• **JOB ITEM**
Please output exactly the lines that run from the line with "les intrusions. Les" through the final line of the data, inclusive, and nothing more.

(DATA TO PROCESS begins)

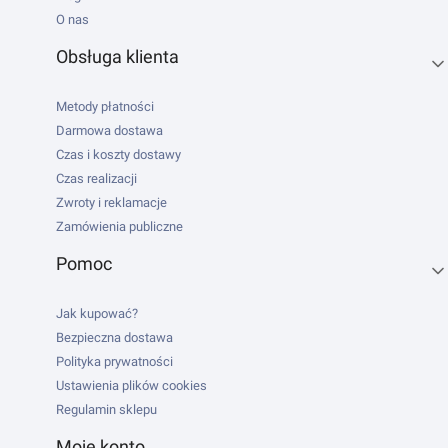
O nas
Obsługa klienta
Metody płatności
Darmowa dostawa
Czas i koszty dostawy
Czas realizacji
Zwroty i reklamacje
Zamówienia publiczne
Pomoc
Jak kupować?
Bezpieczna dostawa
Polityka prywatności
Ustawienia plików cookies
Regulamin sklepu
Moje konto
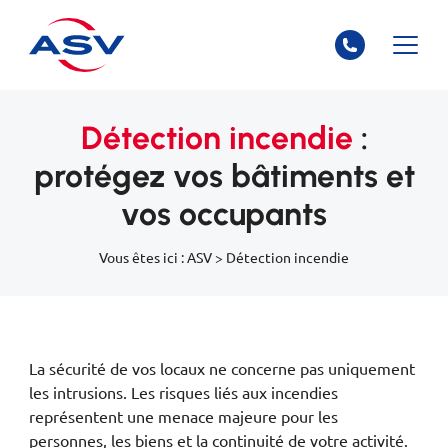
Détection incendie
:
protégez vos bâtiments et
vos occupants
Vous êtes ici :
ASV
>
Détection incendie
La sécurité de vos locaux ne concerne pas uniquement
les intrusions. Les risques liés aux incendies
représentent une menace majeure pour les
personnes, les biens et la continuité de votre activité.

(DATA TO PROCESS ends)

• **OUTPUT FOR THIS TASK**
les intrusions. Les risques liés aux incendies
représentent une menace majeure pour les
personnes, les biens et la continuité de votre activité.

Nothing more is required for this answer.